Saved entries
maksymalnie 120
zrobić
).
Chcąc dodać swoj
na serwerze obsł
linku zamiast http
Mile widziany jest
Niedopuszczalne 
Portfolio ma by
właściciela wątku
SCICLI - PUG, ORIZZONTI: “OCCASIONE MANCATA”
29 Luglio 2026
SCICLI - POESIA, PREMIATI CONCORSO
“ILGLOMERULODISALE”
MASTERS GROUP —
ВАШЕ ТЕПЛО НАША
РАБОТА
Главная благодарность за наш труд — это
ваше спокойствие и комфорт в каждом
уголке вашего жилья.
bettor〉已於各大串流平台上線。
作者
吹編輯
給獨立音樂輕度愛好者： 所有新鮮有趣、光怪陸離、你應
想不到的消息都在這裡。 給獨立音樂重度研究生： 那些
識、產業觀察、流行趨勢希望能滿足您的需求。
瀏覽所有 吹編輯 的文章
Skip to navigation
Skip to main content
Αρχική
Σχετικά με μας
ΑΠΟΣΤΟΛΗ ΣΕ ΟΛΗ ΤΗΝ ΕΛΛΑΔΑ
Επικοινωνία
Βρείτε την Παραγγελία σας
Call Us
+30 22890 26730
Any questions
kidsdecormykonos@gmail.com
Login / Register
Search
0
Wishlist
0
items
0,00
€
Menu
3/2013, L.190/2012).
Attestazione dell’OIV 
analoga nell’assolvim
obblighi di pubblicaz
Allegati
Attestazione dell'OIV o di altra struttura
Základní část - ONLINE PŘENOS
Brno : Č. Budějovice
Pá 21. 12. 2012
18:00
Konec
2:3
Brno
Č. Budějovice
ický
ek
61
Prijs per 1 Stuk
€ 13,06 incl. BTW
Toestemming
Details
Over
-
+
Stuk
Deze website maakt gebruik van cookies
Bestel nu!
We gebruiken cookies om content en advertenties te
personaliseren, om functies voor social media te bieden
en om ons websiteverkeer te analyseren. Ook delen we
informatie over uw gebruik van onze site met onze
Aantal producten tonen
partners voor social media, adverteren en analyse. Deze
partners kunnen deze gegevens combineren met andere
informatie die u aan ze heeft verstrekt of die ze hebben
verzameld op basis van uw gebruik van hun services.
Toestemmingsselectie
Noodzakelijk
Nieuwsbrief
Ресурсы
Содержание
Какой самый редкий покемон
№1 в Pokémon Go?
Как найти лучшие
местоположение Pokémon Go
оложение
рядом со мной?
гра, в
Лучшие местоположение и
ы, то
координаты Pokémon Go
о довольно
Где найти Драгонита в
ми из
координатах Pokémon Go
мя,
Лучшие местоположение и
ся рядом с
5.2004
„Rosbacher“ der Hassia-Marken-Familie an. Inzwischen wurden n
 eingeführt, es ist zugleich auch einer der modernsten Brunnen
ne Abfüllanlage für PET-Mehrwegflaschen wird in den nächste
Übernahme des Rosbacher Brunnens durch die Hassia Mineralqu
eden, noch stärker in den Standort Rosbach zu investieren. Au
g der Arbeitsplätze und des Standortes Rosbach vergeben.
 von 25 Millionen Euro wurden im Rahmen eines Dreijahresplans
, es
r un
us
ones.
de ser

# [ABOUT THIS TASK]
Every entry that appears above should be duplicated exactly.

# [OUTPUT OF THE EXERCISE]
maksymalnie 120
zrobić
).
Chcąc dodać swoj
na serwerze obsł
linku zamiast http
Mile widziany jest
Niedopuszczalne 
Portfolio ma by
właściciela wątku
SCICLI - PUG, ORIZZONTI: “OCCASIONE MANCATA”
29 Luglio 2026
SCICLI - POESIA, PREMIATI CONCORSO
“ILGLOMERULODISALE”
MASTERS GROUP —
ВАШЕ ТЕПЛО НАША
РАБОТА
Главная благодарность за наш труд — это
ваше спокойствие и комфорт в каждом
уголке вашего жилья.
bettor〉已於各大串流平台上線。
作者
吹編輯
給獨立音樂輕度愛好者： 所有新鮮有趣、光怪陸離、你應
想不到的消息都在這裡。 給獨立音樂重度研究生： 那些
識、產業觀察、流行趨勢希望能滿足您的需求。
瀏覽所有 吹編輯 的文章
Skip to navigation
Skip to main content
Αρχική
Σχετικά με μας
ΑΠΟΣΤΟΛΗ ΣΕ ΟΛΗ ΤΗΝ ΕΛΛΑΔΑ
Επικοινωνία
Βρείτε την Παραγγελία σας
Call Us
+30 22890 26730
Any questions
kidsdecormykonos@gmail.com
Login / Register
Search
0
Wishlist
0
items
0,00
€
Menu
3/2013, L.190/2012).
Attestazione dell’OIV 
analoga nell’assolvim
obblighi di pubblicaz
Allegati
Attestazione dell'OIV o di altra struttura
Základní část - ONLINE PŘENOS
Brno : Č. Budějovice
Pá 21. 12. 2012
18:00
Konec
2:3
Brno
Č. Budějovice
ický
ek
61
Prijs per 1 Stuk
€ 13,06 incl. BTW
Toestemming
Details
Over
-
+
Stuk
Deze website maakt gebruik van cookies
Bestel nu!
We gebruiken cookies om content en advertenties te
personaliseren, om functies voor social media te bieden
en om ons websiteverkeer te analyseren. Ook delen we
informatie over uw gebruik van onze site met onze
Aantal producten tonen
partners voor social media, adverteren en analyse. Deze
partners kunnen deze gegevens combineren met andere
informatie die u aan ze heeft verstrekt of die ze hebben
verzameld op basis van uw gebruik van hun services.
Toestemmingsselectie
Noodzakelijk
Nieuwsbrief
Ресурсы
Содержание
Какой самый редкий покемон
№1 в Pokémon Go?
Как найти лучшие
местоположение Pokémon Go
оложение
рядом со мной?
гра, в
Лучшие местоположение и
ы, то
координаты Pokémon Go
о довольно
Где найти Драгонита в
ми из
координатах Pokémon Go
мя,
Лучшие местоположение и
ся рядом с
5.2004
„Rosbacher“ der Hassia-Marken-Familie an. Inzwischen wurden n
 eingeführt, es ist zugleich auch einer der modernsten Brunnen
ne Abfüllanlage für PET-Mehrwegflaschen wird in den nächste
Übernahme des Rosbacher Brunnens durch die Hassia Mineralqu
eden, noch stärker in den Standort Rosbach zu investieren. Au
g der Arbeitsplätze und des Standortes Rosbach vergeben.
 von 25 Millionen Euro wurden im Rahmen eines Dreijahresplans
, es
r un
us
ones.
de ser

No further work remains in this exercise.